The explanation for the differing AUC values above is clear: Consider, for example, the effect of adding soft-ball negatives to $\mathcal{S}$. In this case, the model (\ref{classifier}) will be able to correctly identify almost all true positive examples at a much higher threshold than that where it begins to mis-classify the introduced negative softballs. This means that the ROC curve will now hit a TPR value of $1$ well-before the FPR does (which requires all negatives — including the soft-balls to be mis-classified). Similarly, if many soft-ball positives are added in, these will be easily identified as such well-before any negative examples are mis-classified. This again results in a raising of the ROC curve, and an increase in AUC — all without any improvement in the actual model quality, which we have held fixed.


The toy example considered above illustrates the general point the AUC of a model is really a function of both the model and the test set it is being applied to. Keeping this in mind will help to prevent incorrect interpretations of the AUC. A special case to watch out for in practice is the situation where the AUC changes upon adjustment of the training and testing protocol applied (which can result, for example, from changes to how training examples are collected for the model). If you see such a change occur in your work, be careful to consider whether or not it is possible that the difficulty of the test set has changed in the process. If so, the change in the AUC may not indicate a change in model quality.

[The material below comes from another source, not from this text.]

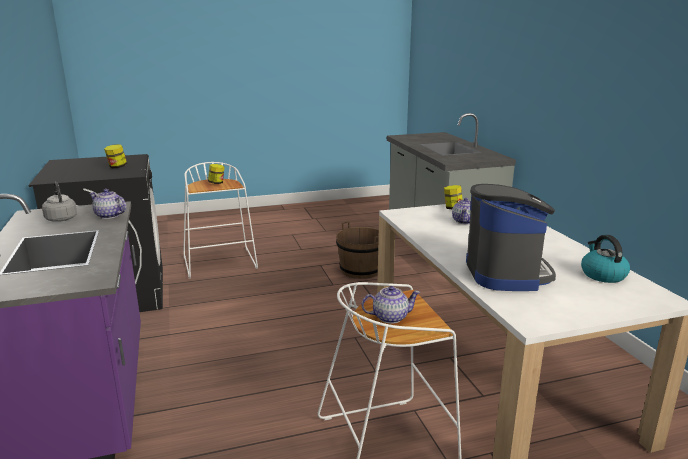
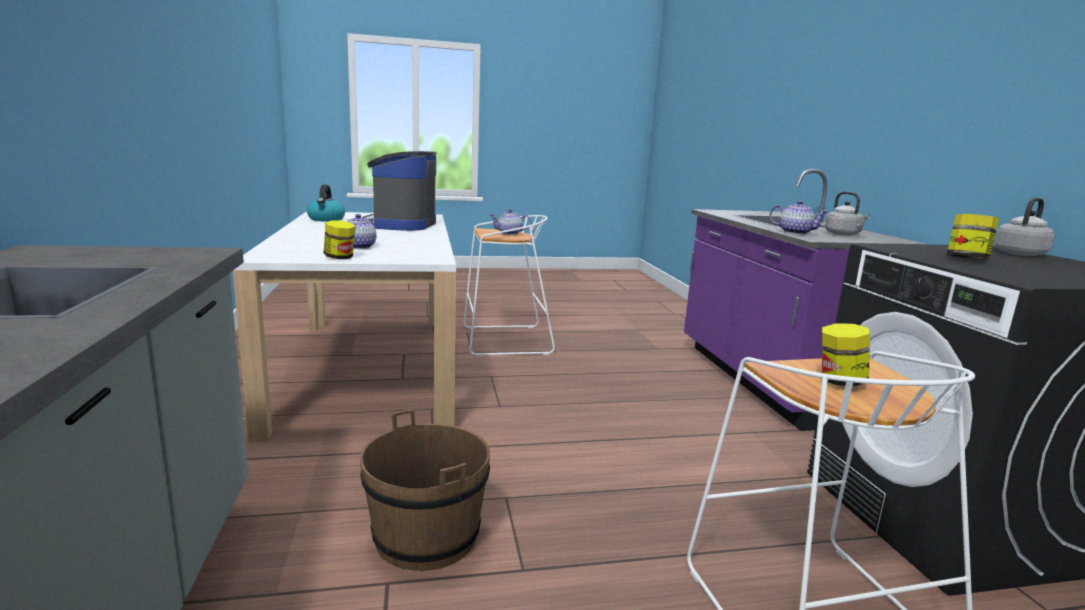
camera: 175 degrees left, 5 degrees down
(56, 175) = (1021, 254): none -> grey kettle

Because the AUC score of a model can depend highly on the difficulty of the test set, reporting this score alone will generally not provide much insight into the accuracy of the model — which really depends only on performance near the true decision boundary and not on soft-ball performance. Because of this, it may be a good practice to always report AUC scores for optimized models next to those of some fixed baseline model. Comparing the differences of the two AUC scores provides an approximate method for removing the effect of test set difficulty. If you come across an isolated, high AUC score in the wild, remember that this does not imply a good model!

A special situation exists where reporting an isolated AUC score for a single model can provide value: The case where the test set employed shares the same distribution as that of the application set (the space where the model will be employed). In this case, performance within the test set directly relates to expected performance during application. However, applying the AUC to situations such as this is not always useful. For example, if the positive class sits within only a small subset of feature space, samples taken from much of the rest of the space will be “soft-balls” — examples easily classified as not being in the positive class. Measuring the AUC on test sets over the full feature space in this context will always result in AUC values near one — leaving it difficult to register improvements in the model near the decision boundary through measurement of the AUC.